___ Source information ___

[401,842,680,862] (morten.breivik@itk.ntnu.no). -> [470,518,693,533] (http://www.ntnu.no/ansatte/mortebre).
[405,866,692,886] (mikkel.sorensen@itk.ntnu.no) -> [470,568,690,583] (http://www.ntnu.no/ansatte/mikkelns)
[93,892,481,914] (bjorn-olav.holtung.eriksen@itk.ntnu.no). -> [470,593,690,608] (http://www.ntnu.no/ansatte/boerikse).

___
___ Source information ___

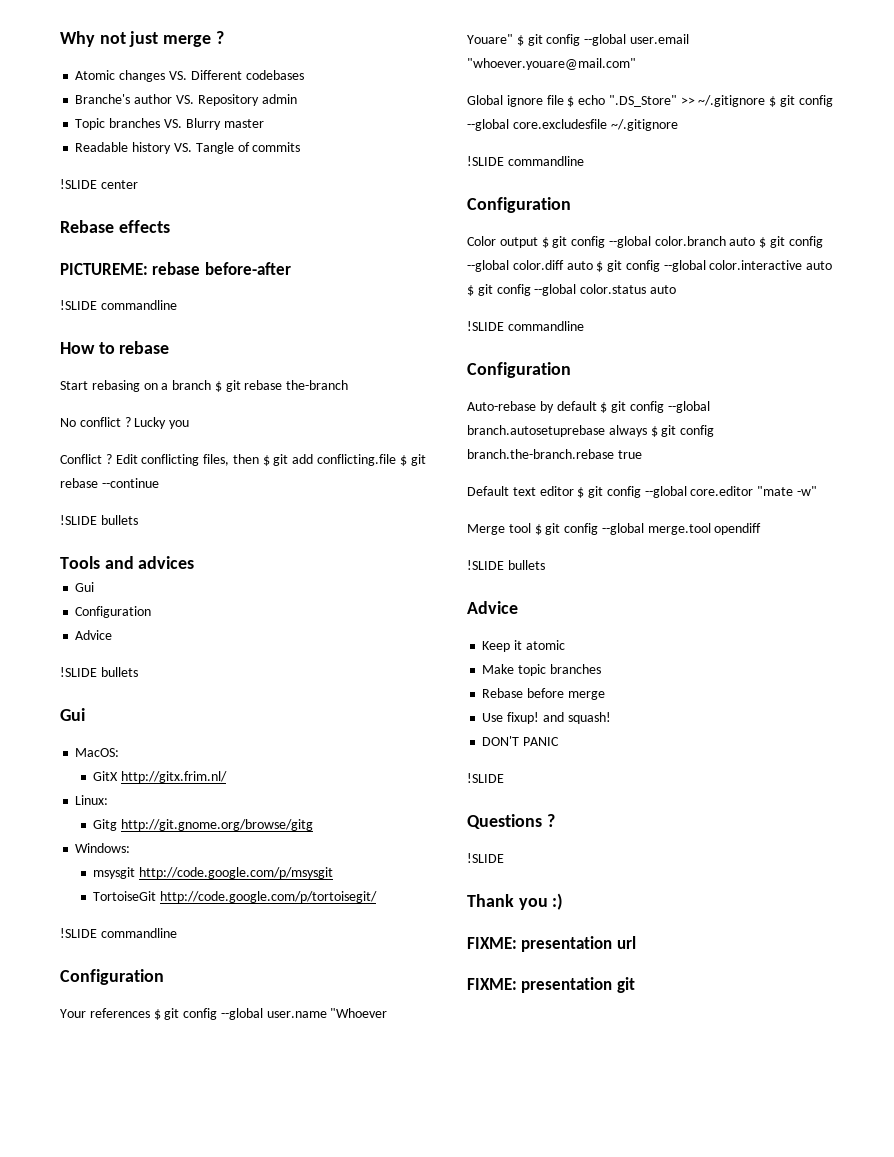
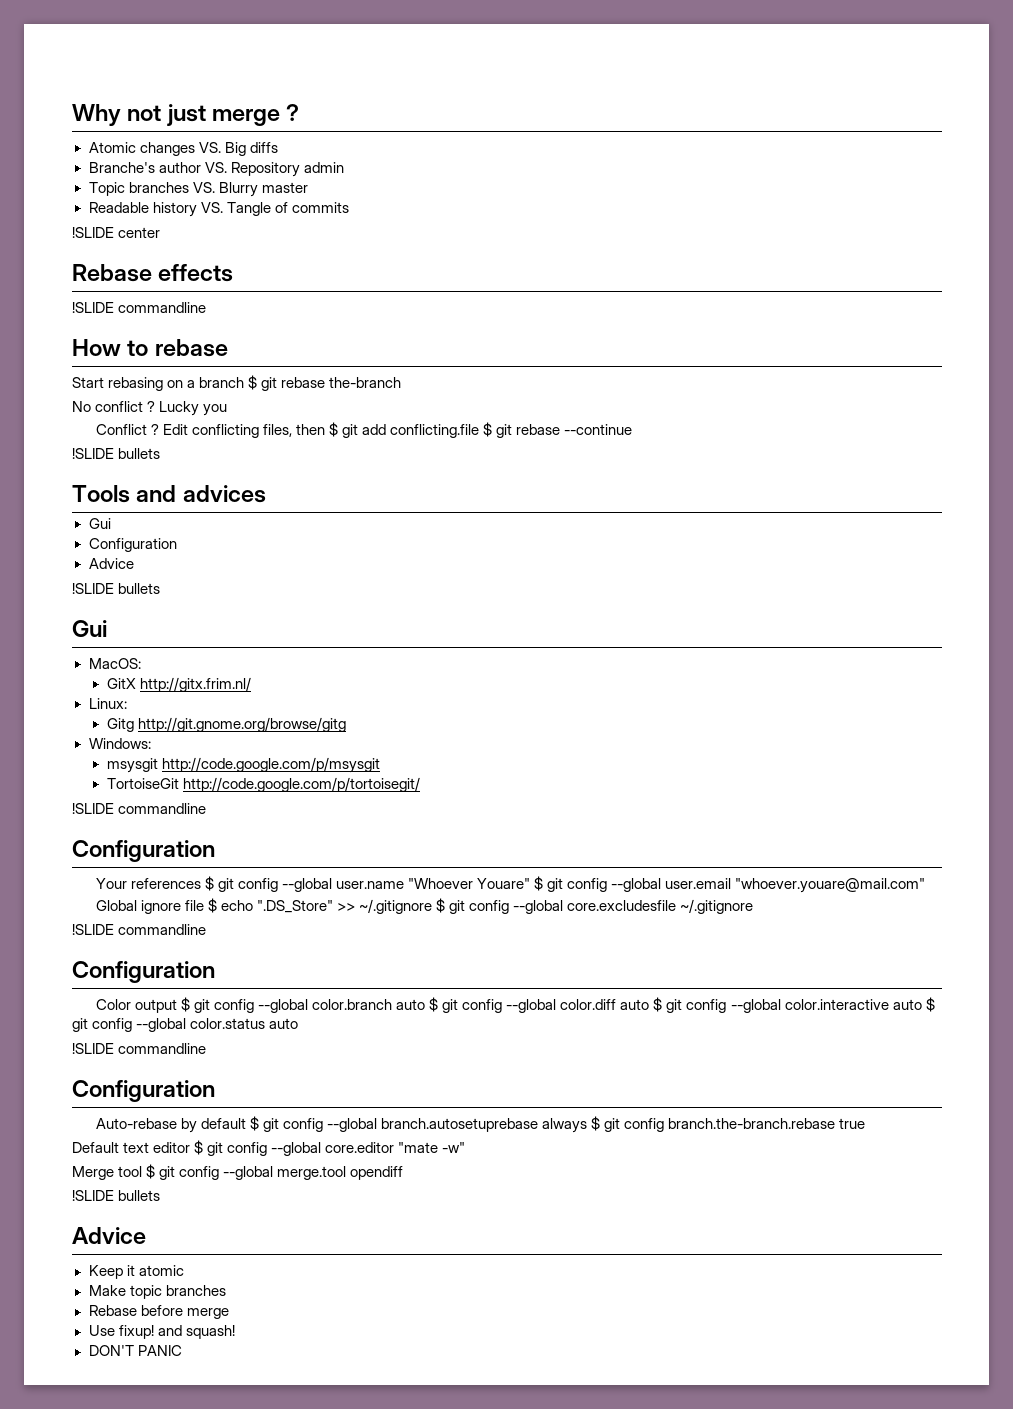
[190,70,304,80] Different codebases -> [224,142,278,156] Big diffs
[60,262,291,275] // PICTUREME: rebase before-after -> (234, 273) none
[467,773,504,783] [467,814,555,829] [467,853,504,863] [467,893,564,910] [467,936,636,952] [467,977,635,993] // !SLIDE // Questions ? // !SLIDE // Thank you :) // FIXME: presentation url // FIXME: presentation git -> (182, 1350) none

___
___ Source information ___

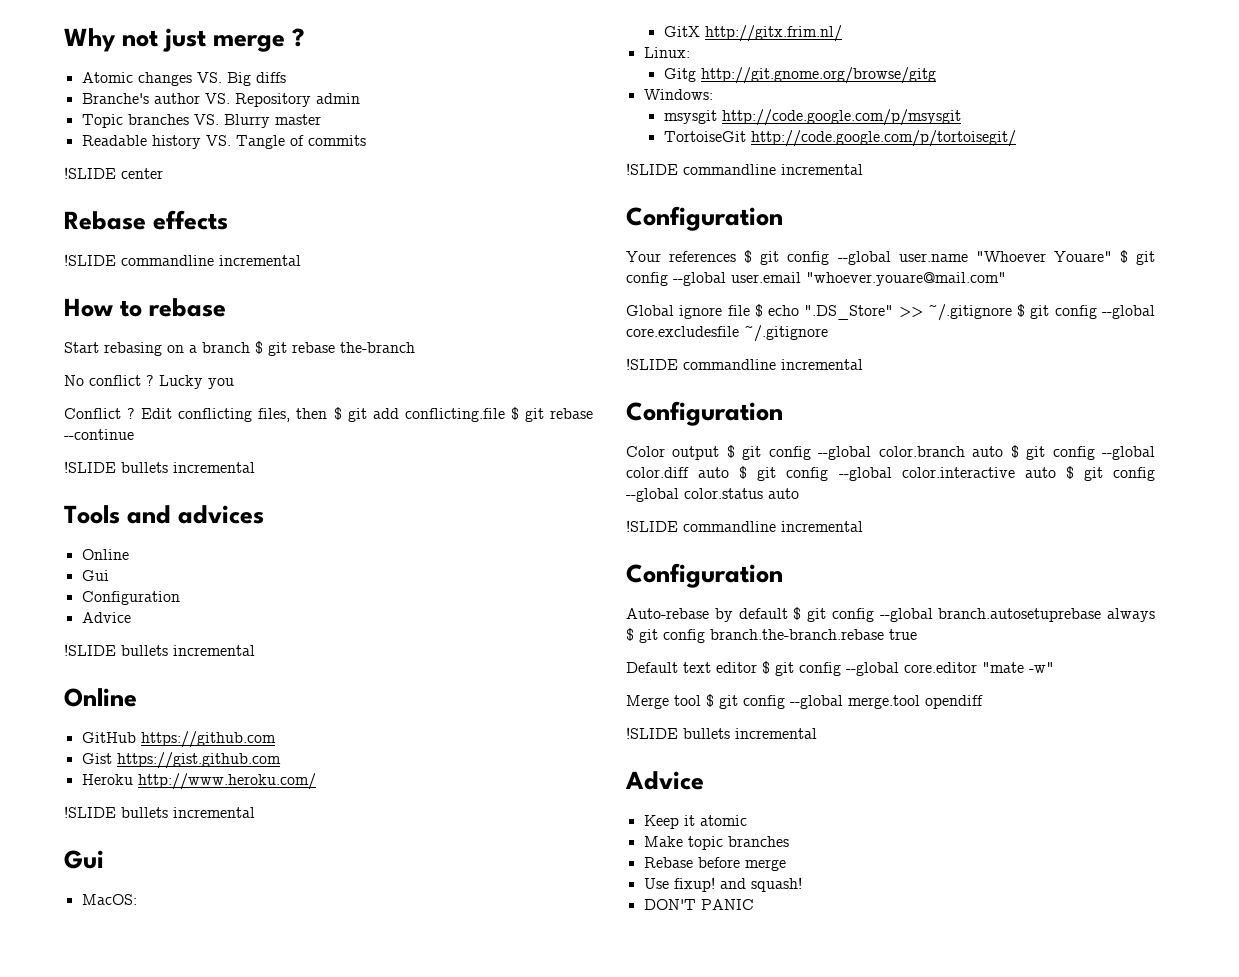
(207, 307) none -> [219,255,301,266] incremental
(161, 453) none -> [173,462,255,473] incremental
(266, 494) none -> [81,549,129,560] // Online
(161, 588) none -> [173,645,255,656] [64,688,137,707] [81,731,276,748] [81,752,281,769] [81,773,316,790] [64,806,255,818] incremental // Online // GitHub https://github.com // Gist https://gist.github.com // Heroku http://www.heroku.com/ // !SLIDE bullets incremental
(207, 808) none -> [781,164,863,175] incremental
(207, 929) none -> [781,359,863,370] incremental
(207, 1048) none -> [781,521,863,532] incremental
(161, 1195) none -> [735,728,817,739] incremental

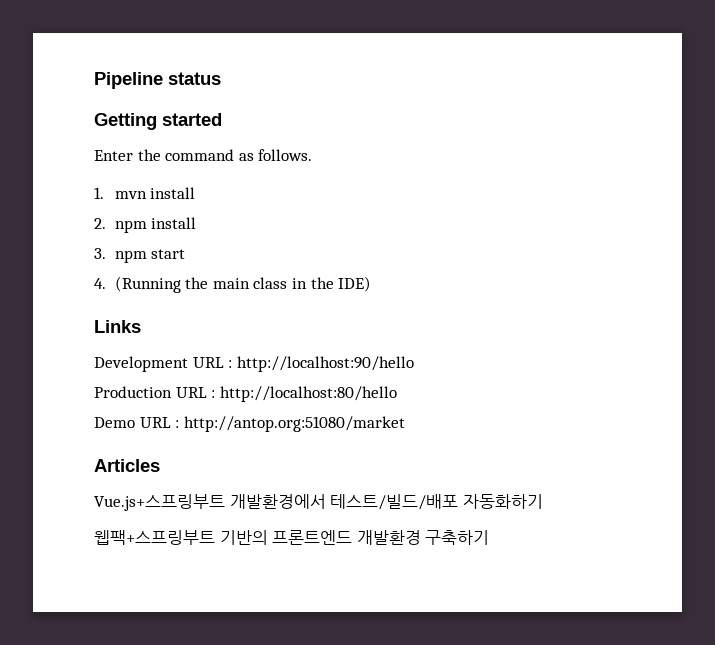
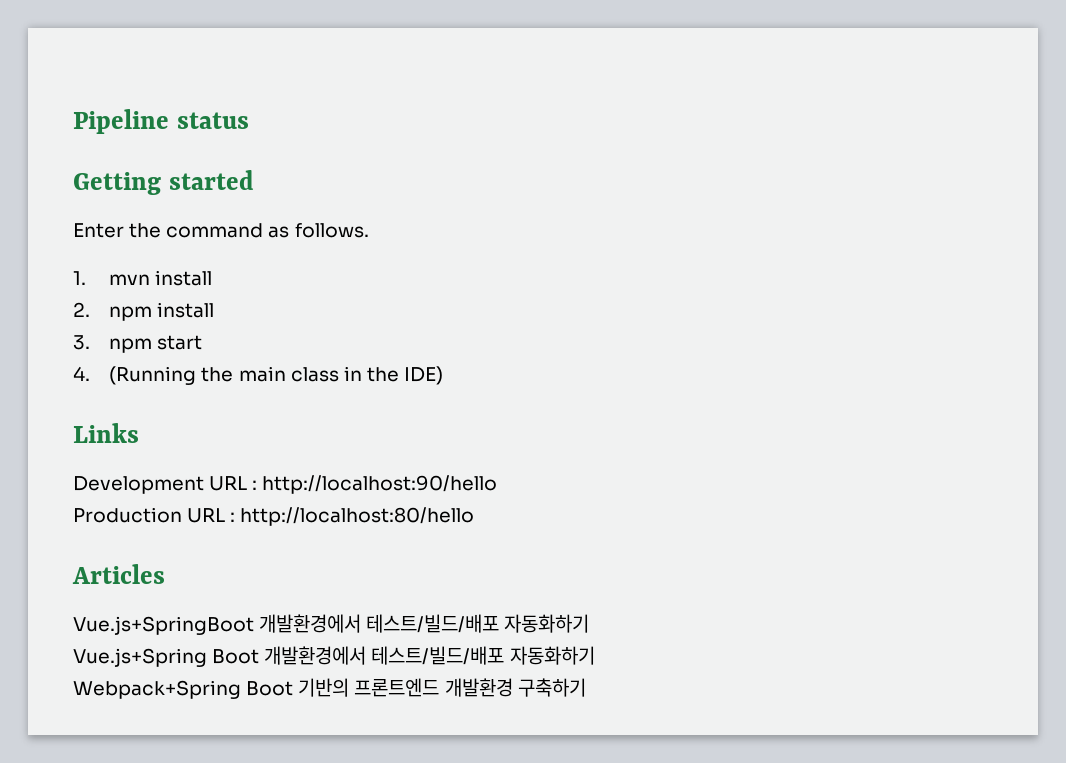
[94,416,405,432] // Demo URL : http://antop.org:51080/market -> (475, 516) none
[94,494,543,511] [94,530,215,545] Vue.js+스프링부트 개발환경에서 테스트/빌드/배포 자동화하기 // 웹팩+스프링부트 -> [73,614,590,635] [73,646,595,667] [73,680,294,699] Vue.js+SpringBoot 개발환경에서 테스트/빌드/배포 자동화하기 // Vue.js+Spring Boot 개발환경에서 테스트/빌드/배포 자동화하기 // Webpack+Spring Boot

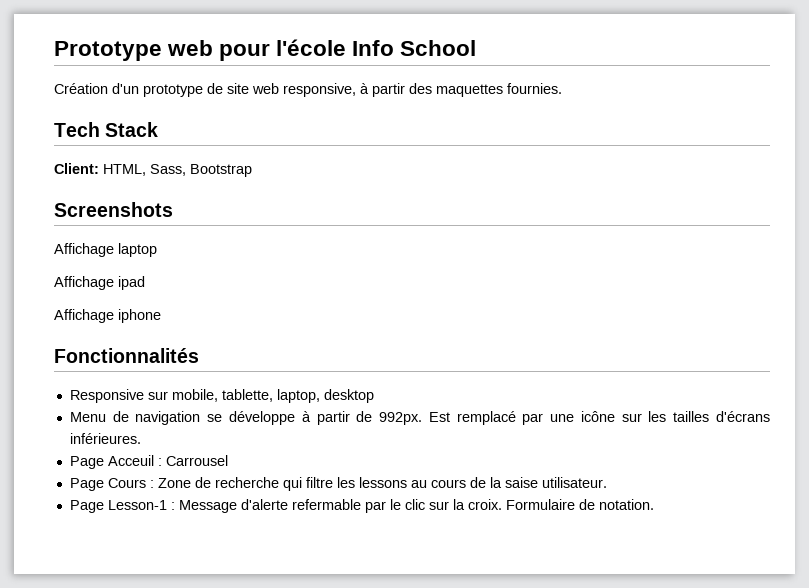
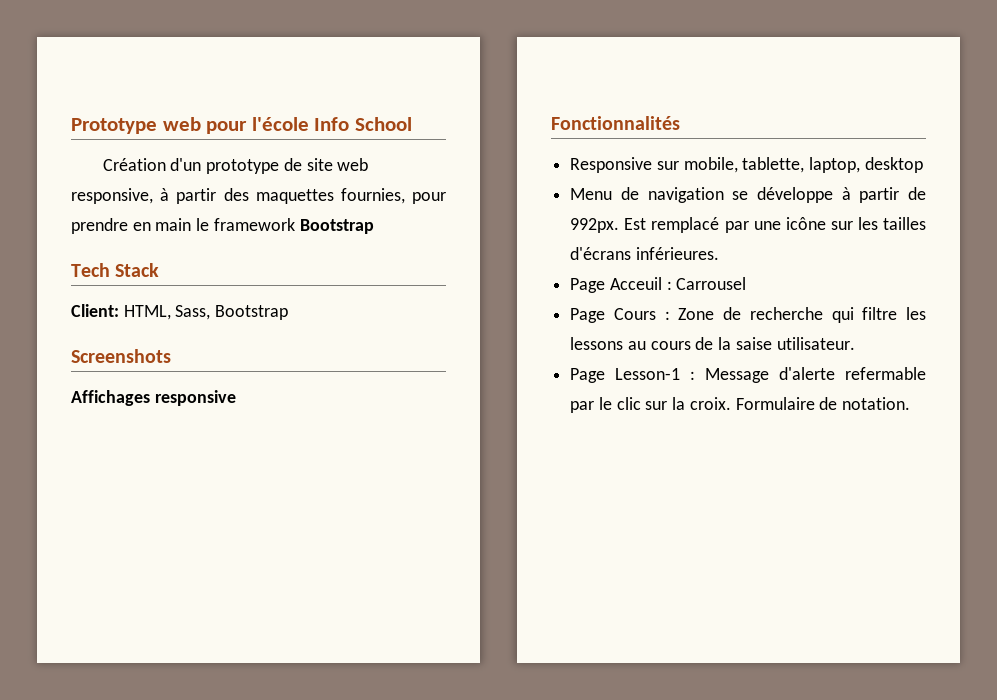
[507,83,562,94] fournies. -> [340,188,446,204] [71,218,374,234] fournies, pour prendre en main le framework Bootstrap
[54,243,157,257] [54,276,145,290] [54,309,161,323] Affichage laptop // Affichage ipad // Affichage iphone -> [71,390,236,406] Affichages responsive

___

- **Work request**
Please give an exact copy of the entries above, from the line with "[60,262,291,275] // PICTUREME: rebase" down to the line with "[467,773,504,783] [467,814,555,829] [467,853,504,863]", inclusive, and nothing else.

- **Result of this exercise**
[60,262,291,275] // PICTUREME: rebase before-after -> (234, 273) none
[467,773,504,783] [467,814,555,829] [467,853,504,863] [467,893,564,910] [467,936,636,952] [467,977,635,993] // !SLIDE // Questions ? // !SLIDE // Thank you :) // FIXME: presentation url // FIXME: presentation git -> (182, 1350) none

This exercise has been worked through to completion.